Named in the Commission's complaint are Gary Stephen Joiner of Boulder, Colorado; Grant W. Peck of Boulder, Colorado; Mark Allen DiSalvo of Shell Beach, California; and Dean Fredrick Sessions of Broomfield, Colorado.
According to the Commission's complaint, the defendants were in the business of creating shell companies -- also known as blank check companies -- with no operations and no existence aside from publicly traded stock that the defendants controlled. The defendants created the shell companies for the purpose of merging them with privately held companies in a process known as a reverse merger. Through the reverse mergers, the privately held companies became publicly traded without registering with the Commission. While such mergers are not illegal, stock held by insiders or affiliates after the merger generally cannot be resold absent registration. Despite this, following each reverse merger, the defendants personally sold hundreds of thousands of shares of stock to the public in unregistered transactions. They also sold several million shares to persons affiliated with the private companies, who then resold the stock to the public in unregistered transactions. Investors bought stock in the newly merged companies, unaware that the vast majority of the stock was being sold by the defendants or other corporate insiders to whom the defendants had transferred their stock.

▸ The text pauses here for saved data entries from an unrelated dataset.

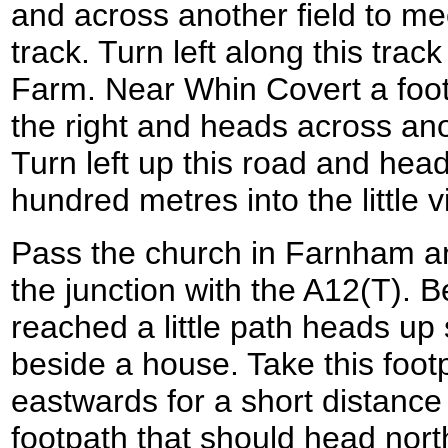
and across another field to mee
track. Turn left along this trac
Farm. Near Whin Covert a foot
the right and heads across ano
Turn left up this road and head
hundred metres into the little 
Pass the church in Farnham 
the junction with the A12(T). B
reached a little path heads up 
beside a house. Take this foot
eastwards for a short distance
footpath that should head nort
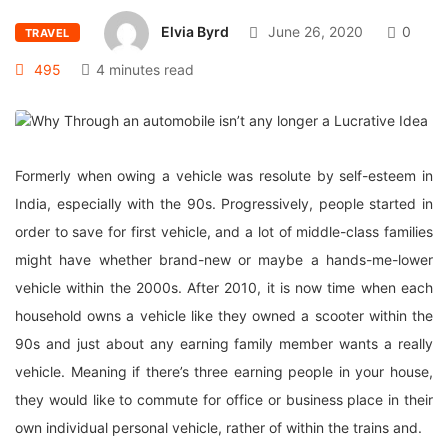
Elvia Byrd
June 26, 2020
0
TRAVEL
495
4 minutes read
Formerly when owing a vehicle was resolute by self-esteem in
India, especially with the 90s. Progressively, people started in
order to save for first vehicle, and a lot of middle-class families
might have whether brand-new or maybe a hands-me-lower
vehicle within the 2000s. After 2010, it is now time when each
household owns a vehicle like they owned a scooter within the
90s and just about any earning family member wants a really
vehicle. Meaning if there’s three earning people in your house,
they would like to commute for office or business place in their
own individual personal vehicle, rather of within the trains and.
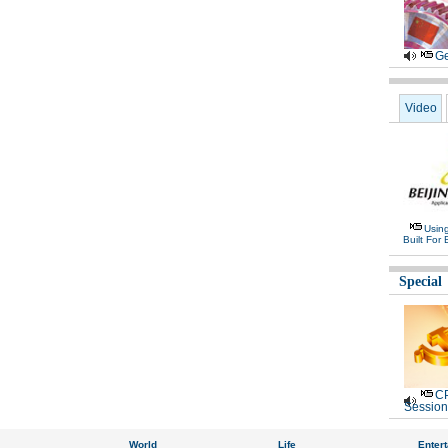
Ge
Video
Usin
Built For 
Special
CP
Session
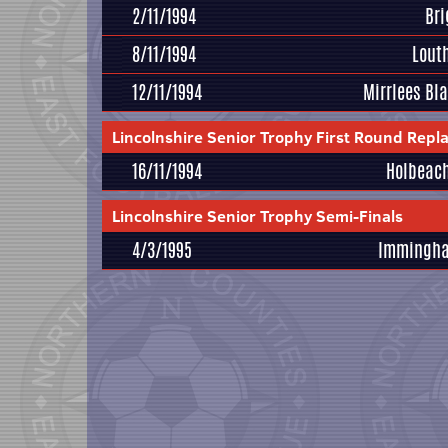
2/11/1994
Br
8/11/1994
Lout
12/11/1994
Mirrlees Bl
Lincolnshire Senior Trophy First Round Repl
16/11/1994
Holbeach
Lincolnshire Senior Trophy Semi-Finals
4/3/1995
Immingh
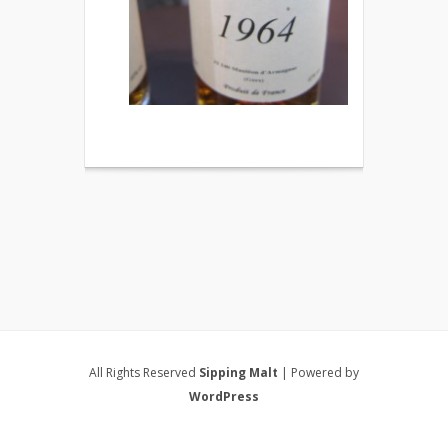
All Rights Reserved
Sipping Malt
| Powered by
WordPress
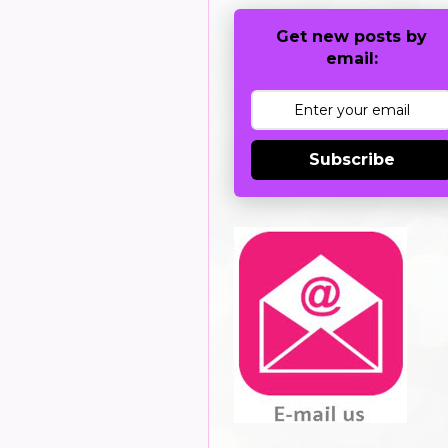
Get new posts by
email:
Subscribe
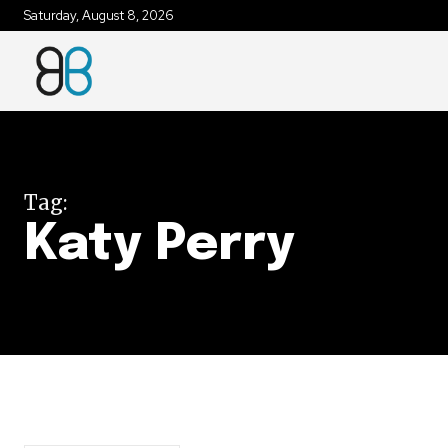
Saturday, August 8, 2026
Join our commu
SUBSCRIBERS an
of the conversa
Tag:
To subscribe, simply enter your e
Katy Perry
the subscribe button below. Don'
won't spam your inbox. Your infor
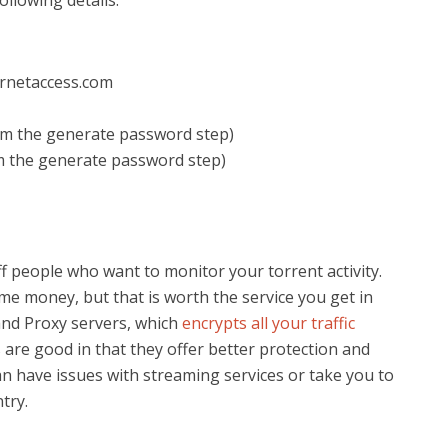
llowing details:
ernetaccess.com
m the generate password step)
m the generate password step)
 people who want to monitor your torrent activity.
me money, but that is worth the service you get in
and Proxy servers, which
encrypts all your traffic
s are good in that they offer better protection and
n have issues with streaming services or take you to
try.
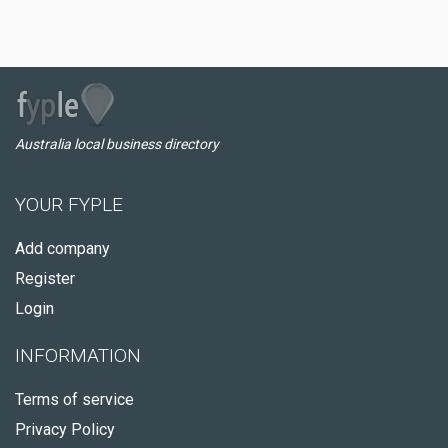
Australia local business directory
YOUR FYPLE
Add company
Register
Login
INFORMATION
Terms of service
Privacy Policy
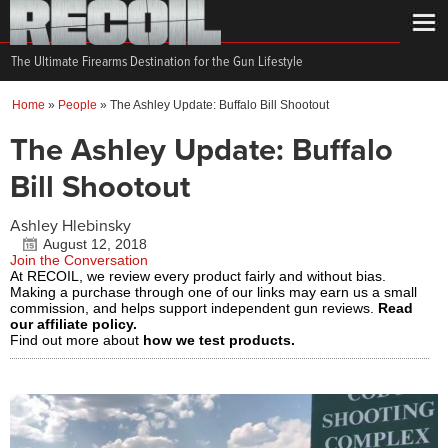
The Ultimate Firearms Destination for the Gun Lifestyle
Home
»
People
»
The Ashley Update: Buffalo Bill Shootout
The Ashley Update: Buffalo
Bill Shootout
Ashley Hlebinsky
August 12, 2018
Join the Conversation
At RECOIL, we review every product fairly and without bias.
Making a purchase through one of our links may earn us a small
commission, and helps support independent gun reviews.
Read
our affiliate policy.
Find out more about
how we test products.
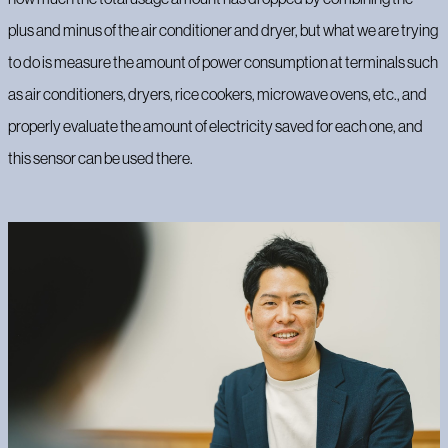
plus and minus of the air conditioner and dryer, but what we are trying
to do is measure the amount of power consumption at terminals such
as air conditioners, dryers, rice cookers, microwave ovens, etc., and
properly evaluate the amount of electricity saved for each one, and
this sensor can be used there.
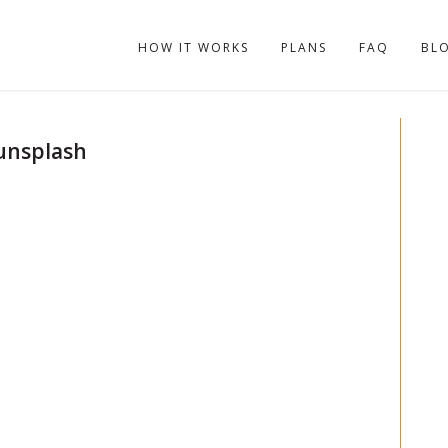
HOW IT WORKS
PLANS
FAQ
BL
unsplash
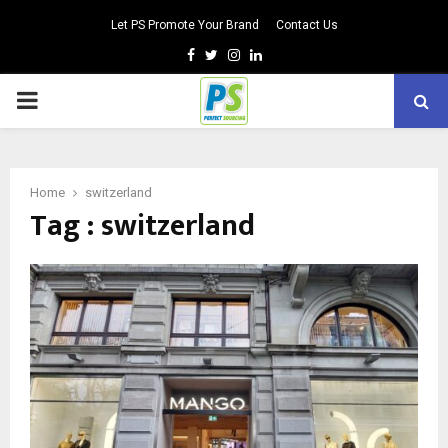
Let PS Promote Your Brand
Contact Us
Facebook
Twitter
Instagram
Linkedin
PRIMARY
MENU
Home
switzerland
Tag : switzerland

The complaint alleges that the defendants' scheme resulted in the creation of two publicly traded companies - M & A West, Inc. ("MAWI"), a purported Internet incubator based in San Bruno, California; and Workfire.com, a related Internet business. In September 2001, the Commission charged MAWI and various related individuals with fraud, alleging that the company was a sham and that its supposed revenue from operations in fact derived primarily from illegal stock sales by corporate insiders. The Office of the United States Attorney indicted Frank Thomas Eck, III and Zahra R. Gilak on 82 counts, including securities fraud and money laundering, based on their roles in the scheme.
In the present action, filed in U.S. District Court for the Northern District of California, the Commission charges the defendants with violating the registration provisions of the federal securities laws, Sections 5(a) and 5(c) of the Securities Act of 1933. Simultaneous with the filing of the complaint, each of the defendants agreed to be enjoined from future violations, and also to pay disgorgement, prejudgment interest and civil penalties, as follows: Joiner, $78,000; Peck, $76,000; DiSalvo, $67,000; and Sessions, $50,000.